▶ [The problem]
Repeat the data in full and exactly. Leave the pictures out.

▶ [Dataset extract]
□ □ □ □ □ □ □

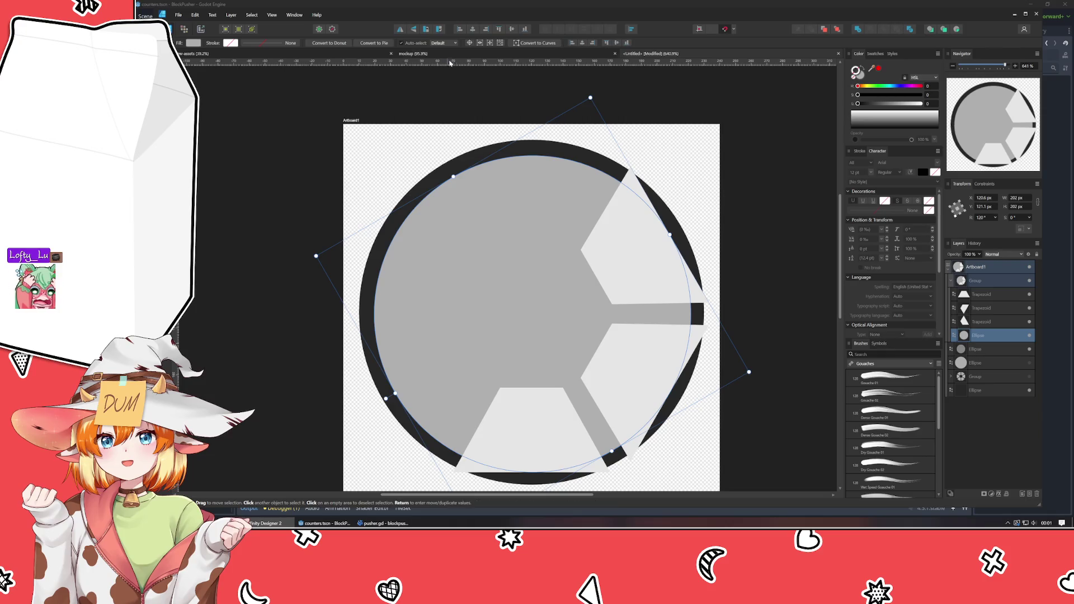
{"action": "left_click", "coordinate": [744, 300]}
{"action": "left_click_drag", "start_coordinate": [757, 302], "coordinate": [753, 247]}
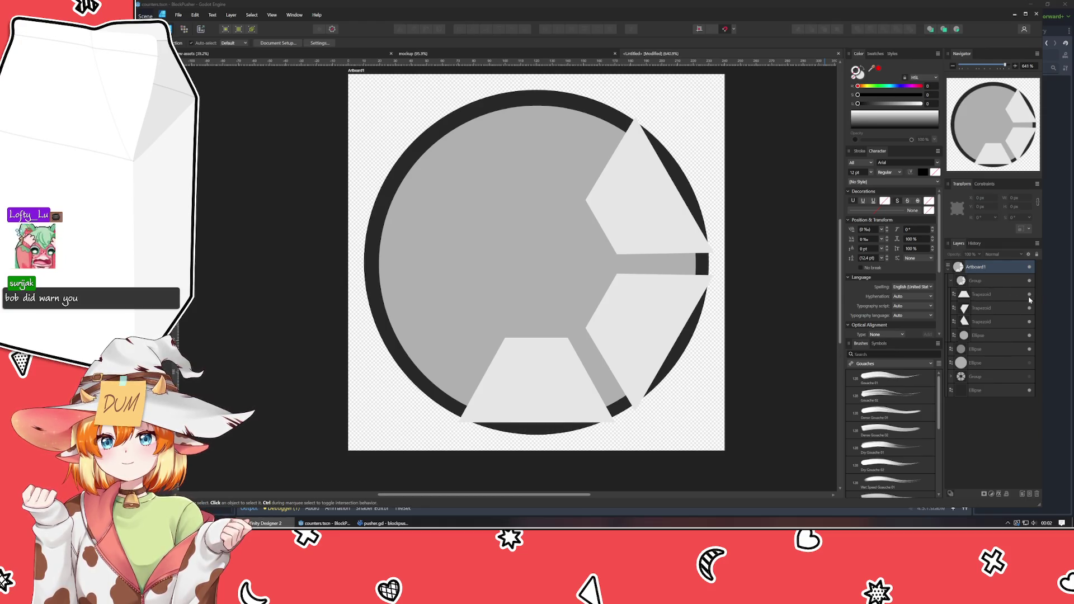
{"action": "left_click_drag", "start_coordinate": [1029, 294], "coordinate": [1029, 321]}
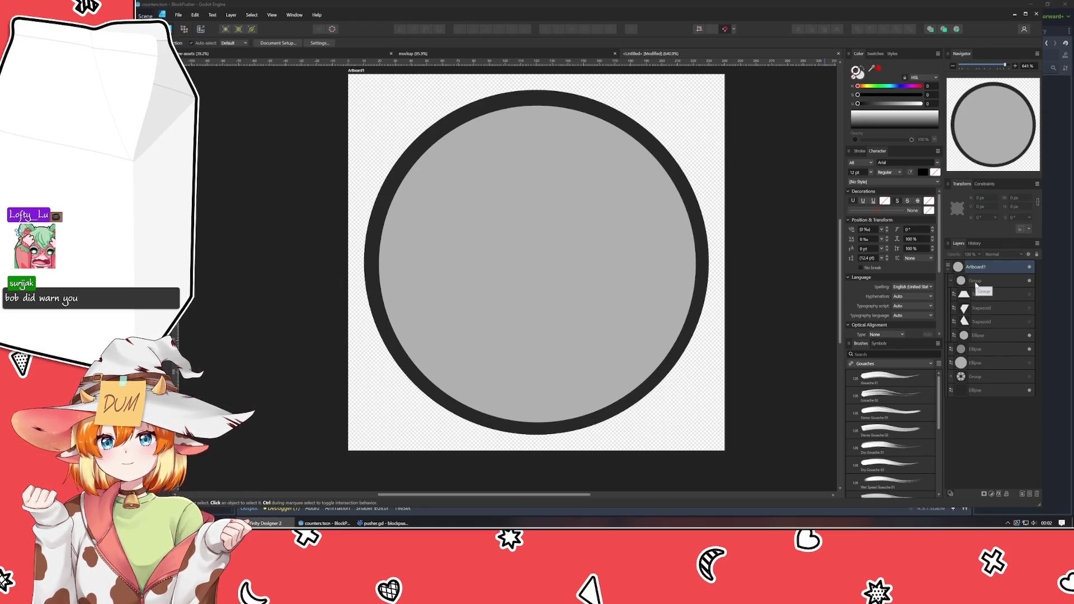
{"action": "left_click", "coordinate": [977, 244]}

□ □ □ □ □ □ □

▶ [Response area]
{"action": "left_click", "coordinate": [744, 300]}
{"action": "left_click_drag", "start_coordinate": [757, 302], "coordinate": [753, 247]}
{"action": "left_click_drag", "start_coordinate": [1029, 294], "coordinate": [1029, 321]}
{"action": "left_click", "coordinate": [977, 244]}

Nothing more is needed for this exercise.